::: Records supplied :::
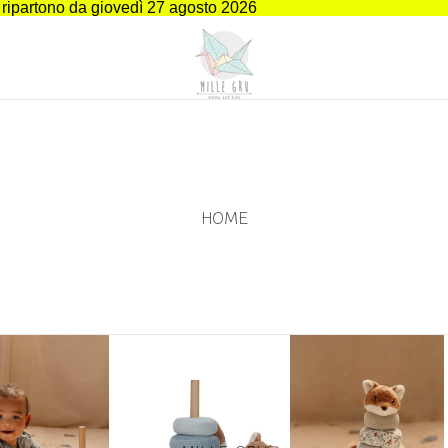
i ripartono da giovedì 27 agosto 2026
HOME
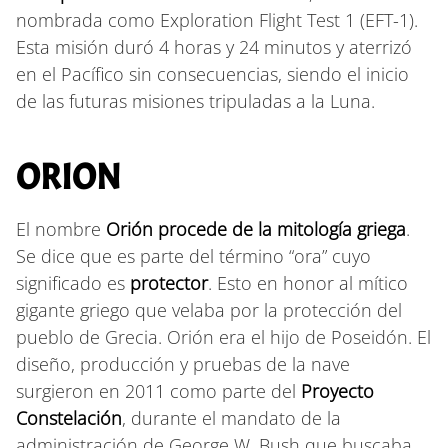
nombrada como Exploration Flight Test 1 (EFT-1).
Esta misión duró 4 horas y 24 minutos y aterrizó
en el Pacífico sin consecuencias, siendo el inicio
de las futuras misiones tripuladas a la Luna.
ORION
El nombre
Orión procede de la mitología griega
.
Se dice que es parte del término “ora” cuyo
significado es
protector
. Esto en honor al mítico
gigante griego que velaba por la protección del
pueblo de Grecia. Orión era el hijo de Poseidón. El
diseño, producción y pruebas de la nave
surgieron en 2011 como parte del
Proyecto
Constelación
, durante el mandato de la
administración de George W. Bush que buscaba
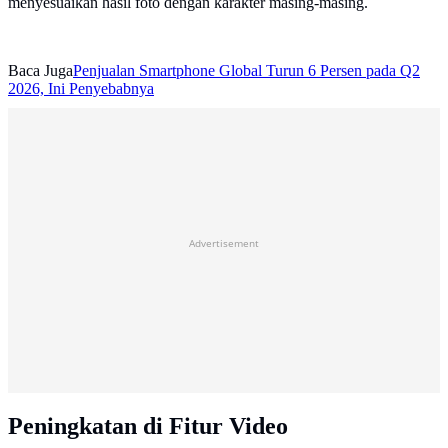
menyesuaikan hasil foto dengan karakter masing-masing.
Baca Juga
Penjualan Smartphone Global Turun 6 Persen pada Q2
2026, Ini Penyebabnya
Advertisement
Peningkatan di Fitur Video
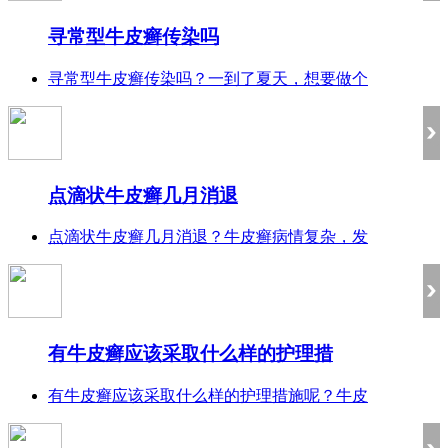
寻常型牛皮癣传染吗
寻常型牛皮癣传染吗？一到了夏天，想要做个
点滴状牛皮癣几月消退
点滴状牛皮癣几月消退？牛皮癣病情复杂，发
有牛皮癣应该采取什么样的护理措
有牛皮癣应该采取什么样的护理措施呢？牛皮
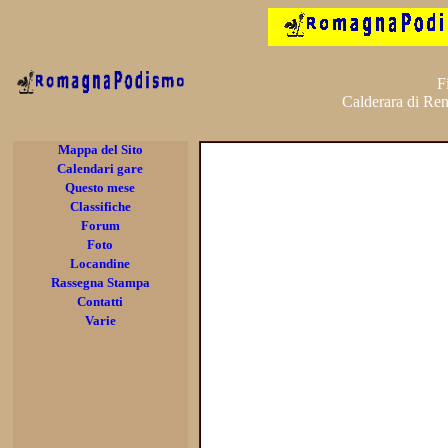
F
Calderara di Re
Mappa del Sito
Calendari gare
Questo mese
Classifiche
Forum
Foto
Locandine
Rassegna Stampa
Contatti
Varie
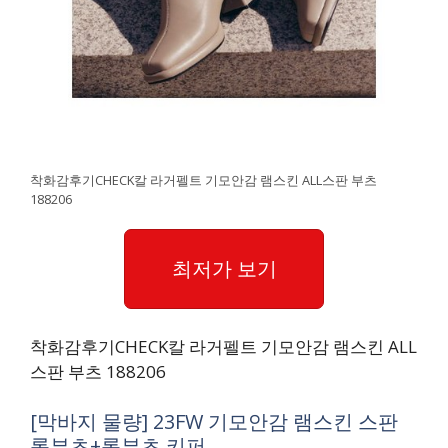
착화감후기CHECK칼 라거펠트 기모안감 램스킨 ALL스판 부츠
188206
최저가 보기
착화감후기CHECK칼 라거펠트 기모안감 램스킨 ALL
스판 부츠 188206
[막바지 물량] 23FW 기모안감 램스킨 스판
롱부츠+롱부츠 키퍼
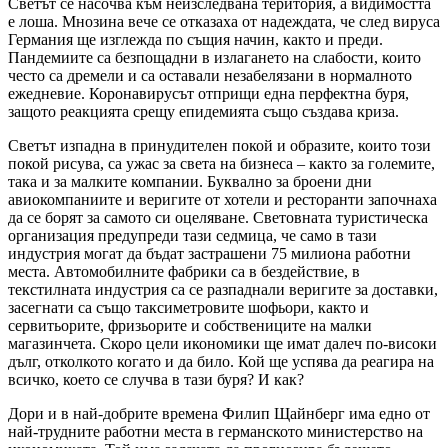
Светът се насочва към неизследвана територия, а видимостта
е лоша. Мнозина вече се отказаха от надеждата, че след вируса
Германия ще изглежда по същия начин, както и преди.
Пандемиите са безпощадни в излагането на слабости, които
често са дремели и са оставали незабелязани в нормалното
ежедневие. Коронавирусът отприщи една перфектна буря,
защото реакцията срещу епидемията също създава криза.
Светът изпадна в принудителен покой и образите, които този
покой рисува, са ужас за света на бизнеса – както за големите,
така и за малките компании. Буквално за броени дни
авиокомпаниите и веригите от хотели и ресторанти започнаха
да се борят за самото си оцеляване. Световната туристическа
организация предупреди тази седмица, че само в тази
индустрия могат да бъдат застрашени 75 милиона работни
места. Автомобилните фабрики са в бездействие, в
текстилната индустрия са се разпаднали веригите за доставки,
засегнати са също таксиметровите шофьори, както и
сервитьорите, фризьорите и собствениците на малки
магазинчета. Скоро цели икономики ще имат далеч по-високи
дълг, отколкото когато и да било. Кой ще успява да реагира на
всичко, което се случва в тази буря? И как?
Дори и в най-добрите времена Филип Щайнберг има едно от
най-трудните работни места в германското министерство на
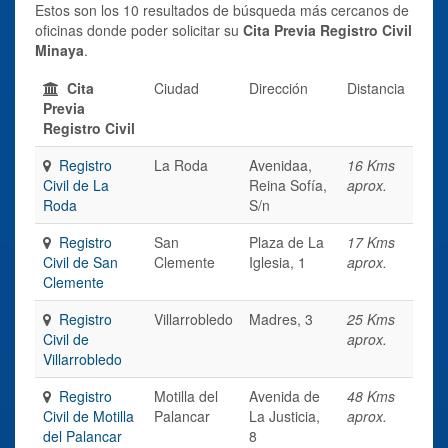
Estos son los 10 resultados de búsqueda más cercanos de
oficinas donde poder solicitar su
Cita Previa Registro Civil
Minaya
.
Cita
Ciudad
Dirección
Distancia
Previa
Registro Civil
Registro
La Roda
Avenidaa,
16 Kms
Civil de La
Reina Sofía,
aprox.
Roda
S/n
Registro
San
Plaza de La
17 Kms
Civil de San
Clemente
Iglesia, 1
aprox.
Clemente
Registro
Villarrobledo
Madres, 3
25 Kms
Civil de
aprox.
Villarrobledo
Registro
Motilla del
Avenida de
48 Kms
Civil de Motilla
Palancar
La Justicia,
aprox.
del Palancar
8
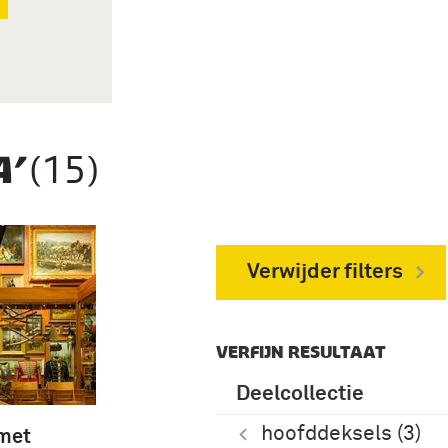
(15)
’
Verwijder filters
VERFIJN RESULTAAT
Deelcollectie
hoofddeksels (3)
 met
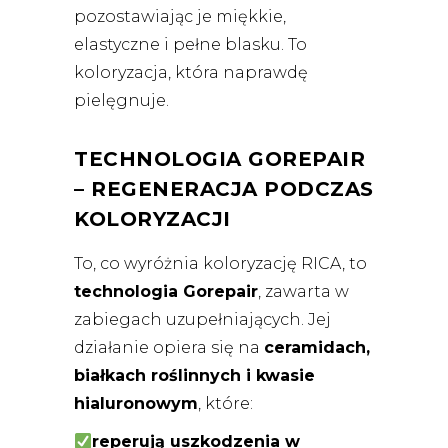
pozostawiając je miękkie,
elastyczne i pełne blasku. To
koloryzacja, która naprawdę
pielęgnuje.
TECHNOLOGIA GOREPAIR
– REGENERACJA PODCZAS
KOLORYZACJI
To, co wyróżnia koloryzację RICA, to
technologia Gorepair
, zawarta w
zabiegach uzupełniających. Jej
działanie opiera się na
ceramidach,
białkach roślinnych i kwasie
hialuronowym
, które:
reperują uszkodzenia w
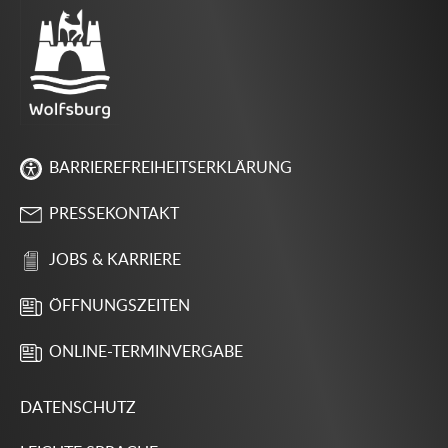
BARRIEREFREIHEITSERKLÄRUNG
PRESSEKONTAKT
JOBS & KARRIERE
ÖFFNUNGSZEITEN
ONLINE-TERMINVERGABE
DATENSCHUTZ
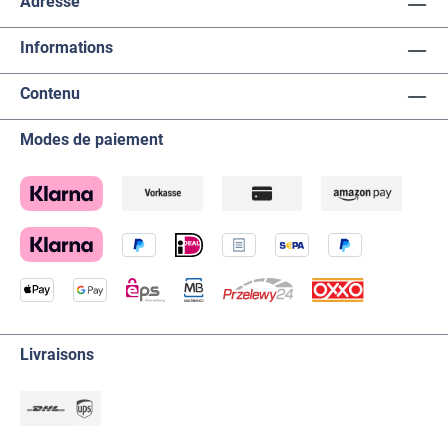
Adresse
Informations
Contenu
Modes de paiement
Livraisons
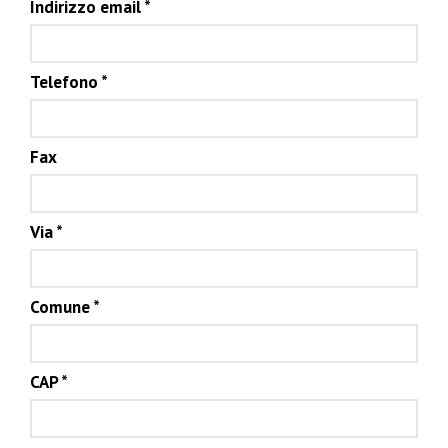
Indirizzo email
*
Telefono
*
Fax
Via
*
Comune
*
CAP
*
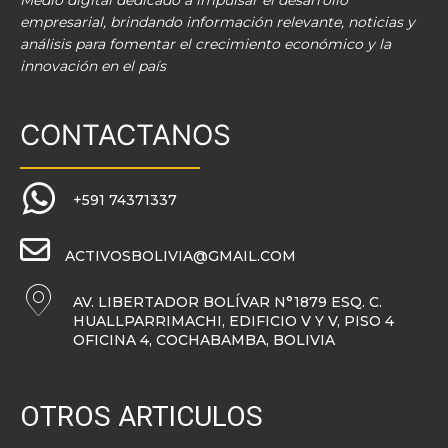
Medio digital dedicado a impulsar el desarrollo
empresarial, brindando información relevante, noticias y
análisis para fomentar el crecimiento económico y la
innovación en el país
CONTACTANOS
+591 74371337
ACTIVOSBOLIVIA@GMAIL.COM
AV. LIBERTADOR BOLÍVAR N°1879 ESQ. C.
HUALLPARRIMACHI, EDIFICIO V Y V, PISO 4
OFICINA 4, COCHABAMBA, BOLIVIA
OTROS ARTICULOS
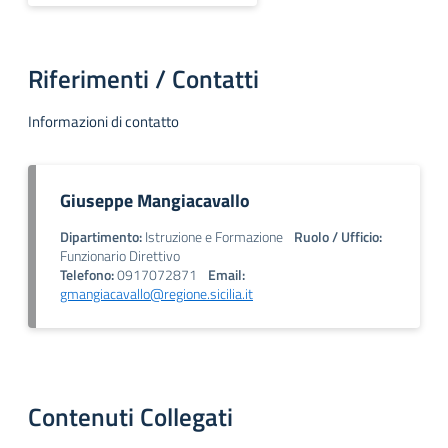
Riferimenti / Contatti
Informazioni di contatto
Giuseppe Mangiacavallo
Dipartimento:
Istruzione e Formazione
Ruolo / Ufficio:
Funzionario Direttivo
Telefono:
0917072871
Email:
gmangiacavallo@regione.sicilia.it
Contenuti Collegati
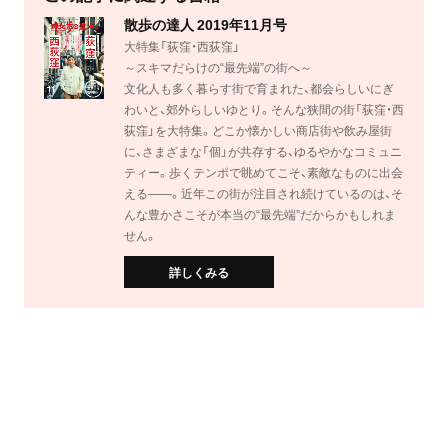
散歩の達人 2019年11月号
大特集「荻窪・西荻窪」
～スキマだらけの“最先端”の街へ～
文化人も多く暮らす街で育まれた、都会らしいにぎ
わいと、郊外らしいゆとり。そんな狭間の街「荻窪・西
荻窪」を大特集。どこか懐かしい商店街や飲み屋街
に、さまざまな「個」が共存する、ゆるやかなコミュニ
ティー。歩くテンポで眺めてこそ、素敵なものに出会
える――。近年この街が注目され続けているのは、そ
んな豊かさこそが本当の“最先端”だからかもしれま
せん。
詳しくみる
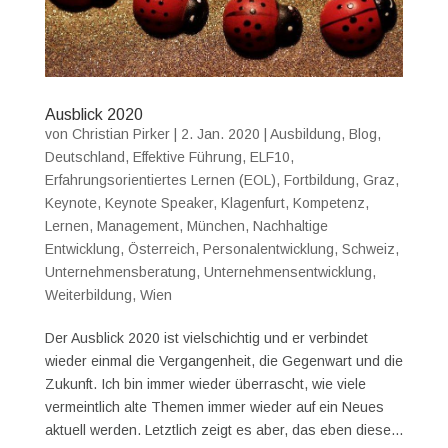
Ausblick 2020
von
Christian Pirker
|
2. Jan. 2020
|
Ausbildung
,
Blog
,
Deutschland
,
Effektive Führung
,
ELF10
,
Erfahrungsorientiertes Lernen (EOL)
,
Fortbildung
,
Graz
,
Keynote
,
Keynote Speaker
,
Klagenfurt
,
Kompetenz
,
Lernen
,
Management
,
München
,
Nachhaltige
Entwicklung
,
Österreich
,
Personalentwicklung
,
Schweiz
,
Unternehmensberatung
,
Unternehmensentwicklung
,
Weiterbildung
,
Wien
Der Ausblick 2020 ist vielschichtig und er verbindet
wieder einmal die Vergangenheit, die Gegenwart und die
Zukunft. Ich bin immer wieder überrascht, wie viele
vermeintlich alte Themen immer wieder auf ein Neues
aktuell werden. Letztlich zeigt es aber, das eben diese...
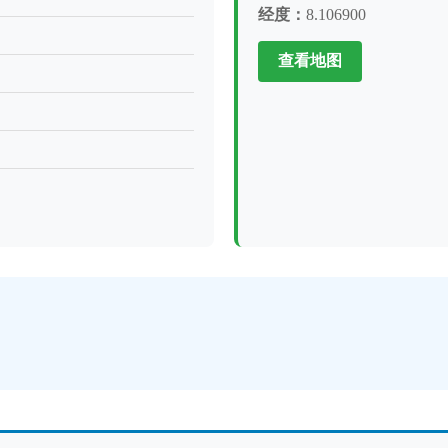
经度：
8.106900
查看地图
:::
# [Exercise brief]
Which lines hold the word "също"? Copy each of them from the records.

# [Your solution]
защото реакцията срещу епидемията също създава криза.
засегнати са също таксиметровите шофьори, както и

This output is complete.